The government praised investment made by American Micron for the first Made-in-India semiconductor chips expected to be rolled out by December 2024.
Micron’s investment
It called it a “significant and meaningful milestone” in the country’s journey to gain resilience in electronics manufacturing.
Communications Minister Ashwini Vaishnaw said up to five semiconductor plants are likely to be set up in the country within a year.
Micron’s $2.75 billion project will also bring around 200 smaller units as part of the ecosystem.
Gujarat plant
Land allocation, factory design work and tax compliance-related agreement for the Micron plant to be set up in Gujarat has been completed.
“The first Made-in-India chip from Micron is expected to come out in about six quarters from now”, Vaishnaw said.

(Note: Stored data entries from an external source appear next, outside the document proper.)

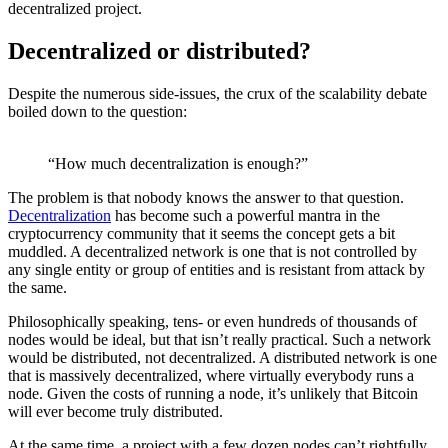
decentralized project.
Decentralized or distributed?
Despite the numerous side-issues, the crux of the scalability debate
boiled down to the question:
“How much decentralization is enough?”
The problem is that nobody knows the answer to that question.
Decentralization
has become such a powerful mantra in the
cryptocurrency community that it seems the concept gets a bit
muddled. A decentralized network is one that is not controlled by
any single entity or group of entities and is resistant from attack by
the same.
Philosophically speaking, tens- or even hundreds of thousands of
nodes would be ideal, but that isn’t really practical. Such a network
would be distributed, not decentralized. A distributed network is one
that is massively decentralized, where virtually everybody runs a
node. Given the costs of running a node, it’s unlikely that Bitcoin
will ever become truly distributed.
At the same time, a project with a few dozen nodes can’t rightfully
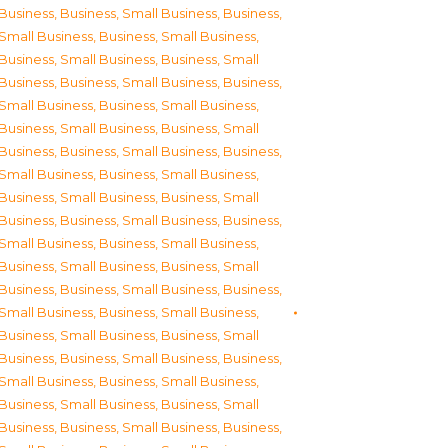
Business
,
Business, Small Business
,
Business,
Small Business
,
Business, Small Business
,
Business, Small Business
,
Business, Small
Business
,
Business, Small Business
,
Business,
Small Business
,
Business, Small Business
,
Business, Small Business
,
Business, Small
Business
,
Business, Small Business
,
Business,
Small Business
,
Business, Small Business
,
Business, Small Business
,
Business, Small
Business
,
Business, Small Business
,
Business,
Small Business
,
Business, Small Business
,
Business, Small Business
,
Business, Small
Business
,
Business, Small Business
,
Business,
Small Business
,
Business, Small Business
,
Business, Small Business
,
Business, Small
Business
,
Business, Small Business
,
Business,
Small Business
,
Business, Small Business
,
Business, Small Business
,
Business, Small
Business
,
Business, Small Business
,
Business,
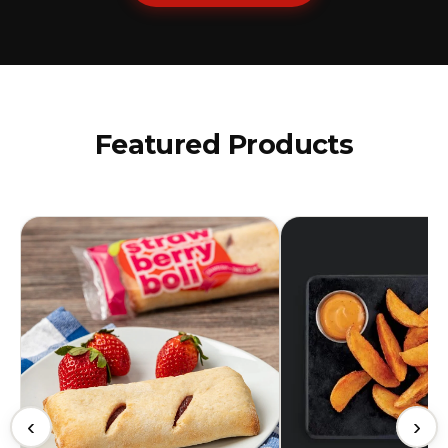
Featured Products
‹
›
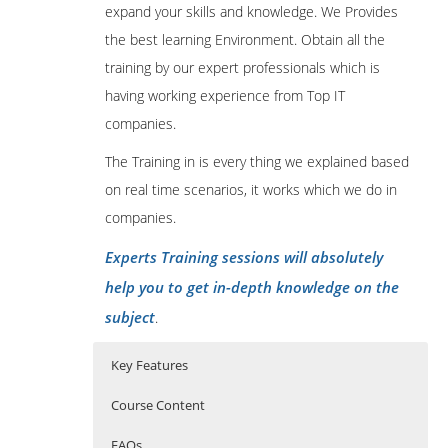
expand your skills and knowledge. We Provides
the best learning Environment. Obtain all the
training by our expert professionals which is
having working experience from Top IT
companies.
The Training in is every thing we explained based
on real time scenarios, it works which we do in
companies.
Experts Training sessions will absolutely
help you to get in-depth knowledge on the
subject
.
Key Features
Course Content
FAQs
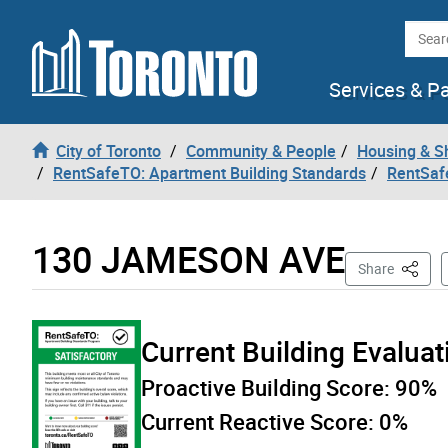
Skip to content
Searc
Services & P
City of Toronto
Community & People
Housing & S
RentSafeTO: Apartment Building Standards
RentSaf
130 JAMESON AVE
This Pa
Share
Current Building Evalua
Proactive Building Score:
90%
Current Reactive Score:
0%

Minister of State for IT & Electronics Rajeev Chandrasekhar said that an estimated 80,000 new jobs are likely to be created after big-ticket announcements by players including Micron, Applied Materials, and Lam Research.
Job creation
The announcements were a “significant and meaningful milestone” and “central piece” in the growth of the semiconductor ecosystem in India.
“These three investment decisions will create a minimum of 80,000 jobs directly in my estimate and indirectly the numbers could be much higher.
More than that, it will be a catalyst to the overall electronics and semiconductor ecosystem,” Chandrasekhar said.
Applied Materials
Apart from Micron’s announcement, semiconductor equipment maker Applied Materials plans to invest $400 million over the next four years to build a collaborative engineering centre in Bengaluru.
This will focus on the development and commercialisation of technologies for semiconductor manufacturing equipment.
Lam Research
Lam Research plans to train 60,000 Indian engineers through its Semiverse Solution virtual fabrication platform to accelerate India’s semiconductor education and workforce development goals.
PM’s vision
The development comes amidst Prime Minister Narendra’s Modi’s visit to the US and his meetings with President Joe Biden.
Chandrasekhar said, “The PM’s vision is to make India a central presence in the global semiconductor value chain.
And India is slowly and surely, after 75 years of being totally absent from the semiconductor space, becoming a growing force in the semiconductor ecosystem… from design to talent, and packaging to research and soon-to-be in Fab.”